Il est décidé de ne pas prévoir une bande de 20m libre d’espace boisé classé de part et d’autre de l’axe central des voies départementales :  la protection des espaces boisés s’impose aux collectivités.

 

 

 

è la Commune de le BONO :

-Prévoir entre le rond-point de Kersalé et les ponts du BONO une piste cyclable sécurisée :  La compétence appartient au Département dans le cadre du plan vélo.

-Sentiers aménagés entre Saint Goustan et le BONO :Un jugement du Tribunal administratif a annulé l’enquête publique du sentier déjà réalisé. Les services de l’Etat doivent relancer la phase étude prochainement.

èle  Commissaire-enquêteur :

-  pour la création d’un sentier piéton direct entre Sainte Avoye et le sentier côtier : pas de possibilité actuellement.

-  Pour le parking de Kernabat : c’est actuellement le seul emplacement possible pour que les personnes à mobilité réduite puissent accéder au futur sentier.

-  Pour l’attribution d’un zonage Nh aux agglomérations classées agricoles, selon la liste et les conditions notées au § 2b du sous-chapitre « A-Le PLU et la réalité » : la Loi Littoral, la Loi SRU ne permettent pas de disséminer des périmètres constructibles en campagne, en particulier au sein des zones agricoles.

5° Par 23 voix, le Conseil Municipal décide, pour les demandes émises par les particuliers, de suivre les avis formulés par les commissions PLU et Personnes Publiques  Associées et tels  que  rapportés et motivés au tableau  Annexe B à la délibération.
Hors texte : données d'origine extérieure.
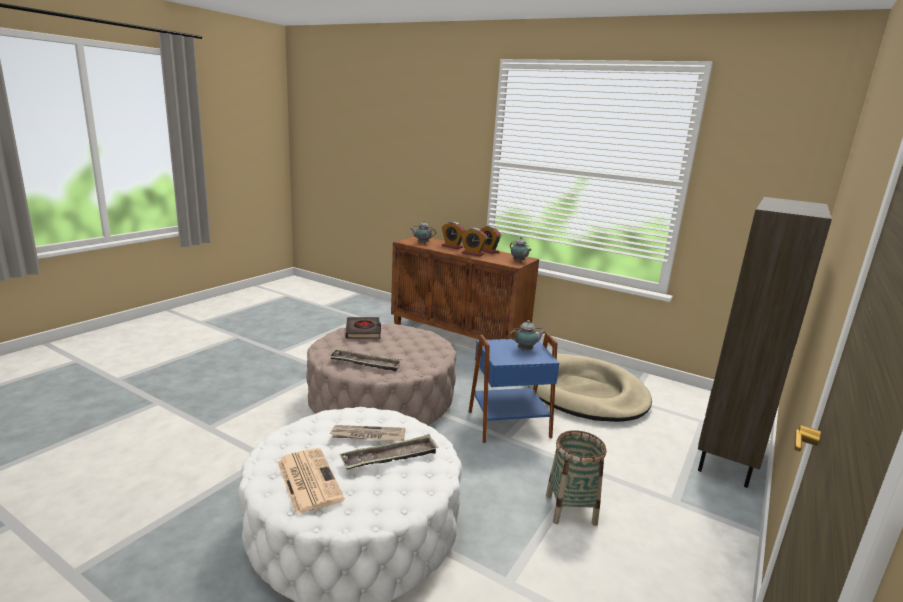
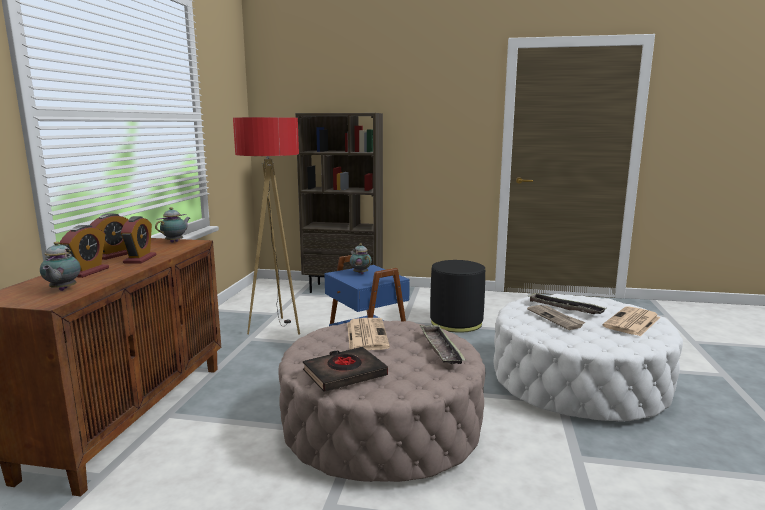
camera: 110 degrees left, 5 degrees down
beige dog bed [528,354,652,422] -> floor lamp [233,117,300,335]
basket [546,430,606,526] -> black ottoman [430,260,485,333]
none -> newspaper [347,318,390,350]

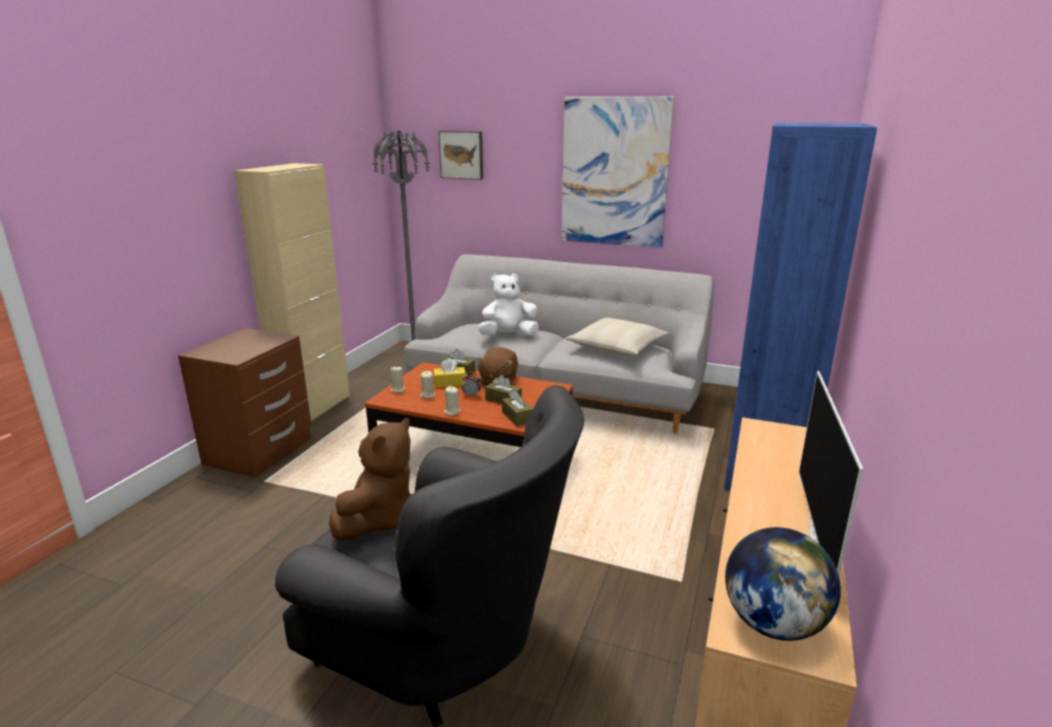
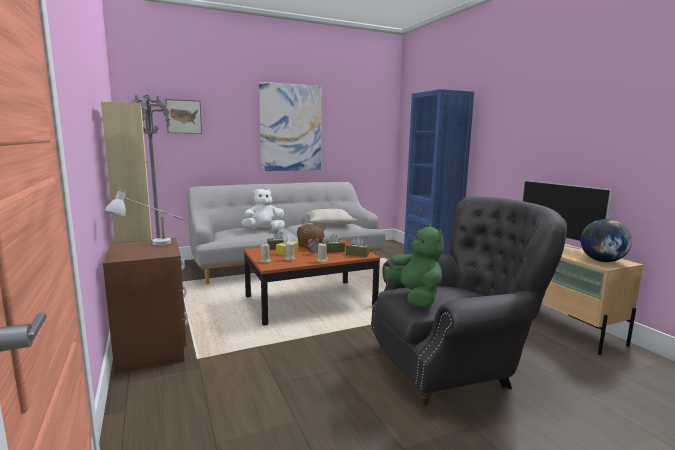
camera: 45 degrees left, 10 degrees down
brown plush toy [329,418,411,540] -> green plush toy [384,224,444,308]
white plush toy [478,273,539,336] -> white plush toy turned 45 degrees clockwise [241,188,285,230]
none -> white table lamp [105,189,183,246]

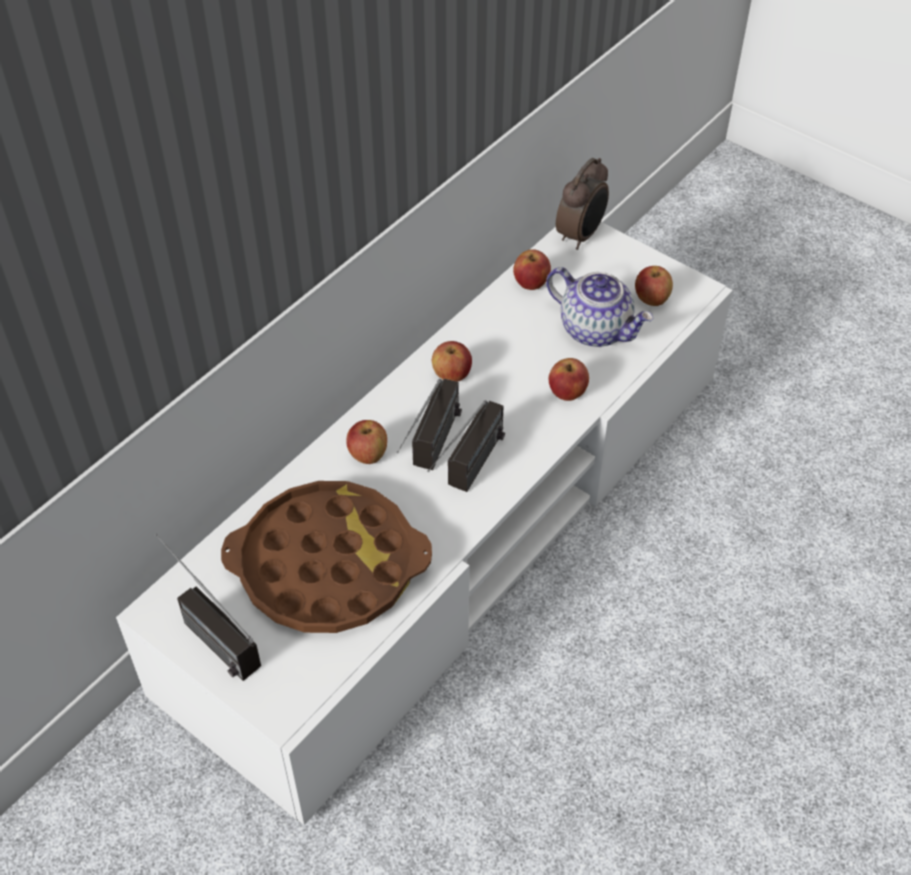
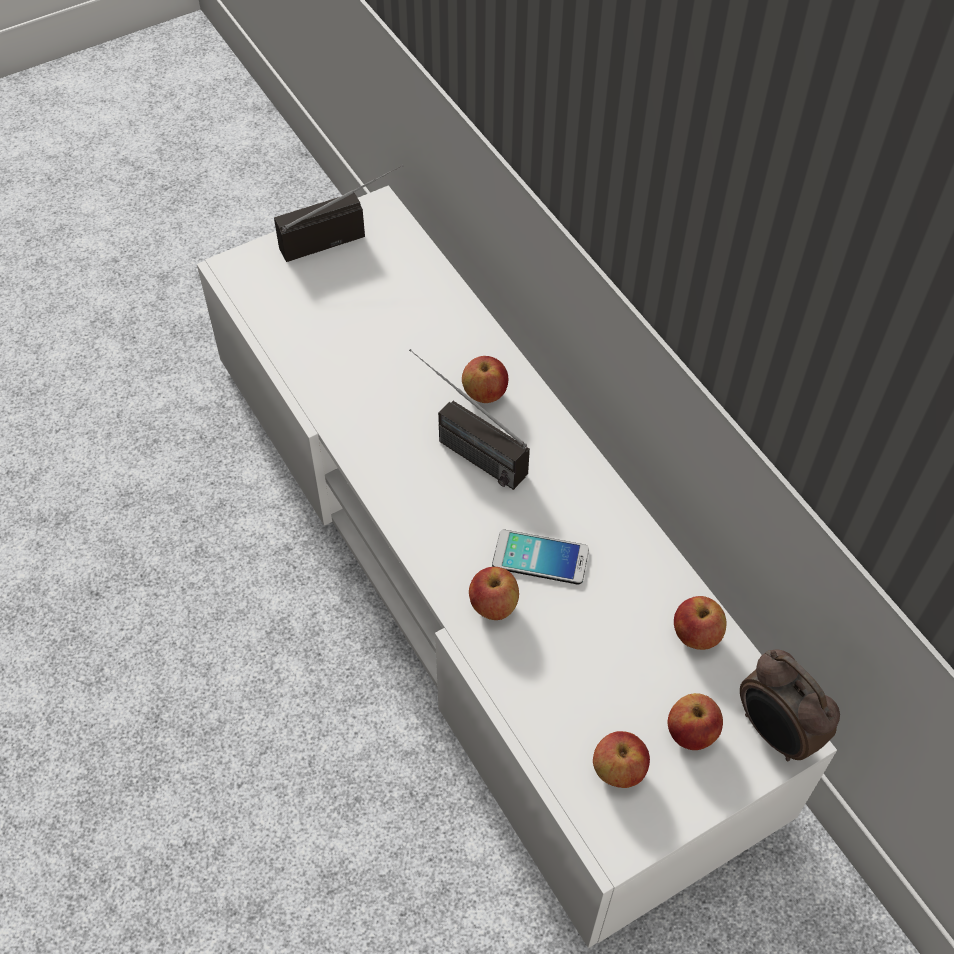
camera: 110 degrees right, 5 degrees up
brown tray [221,481,432,633] -> none
radio [427,400,505,492] -> none
apple [432,341,472,382] -> apple moved to [667,693,723,750]
teapot [546,267,654,347] -> none
none -> phone [492,530,589,585]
Mme JACOPIN vote contre et émet un avis défavorable pour les cas n°s 37 et 40,

Mes LE BRIERO et BIETRIX s’abstiennent.

  A l’unanimité, le Conseil Municipal autorise le Maire à engager une procédure d’inventaire des zones humides et des cours d’eau et pour cela à effectuer les démarches préalables pour le choix d’un cabinet d’études.

 

Délibération n° 138-2006 : Inventaire des zones humides et des cours d'eau dans la commune.

A l'unanimité, le conseil municipal décide de lancer une procédure d'inventaire des zones humides et des cours d'eau sur le territoire communal et charge le maire de lancer la procédure de consultation de cabinets spécialisés pour l'attribution d'une mission d'étude.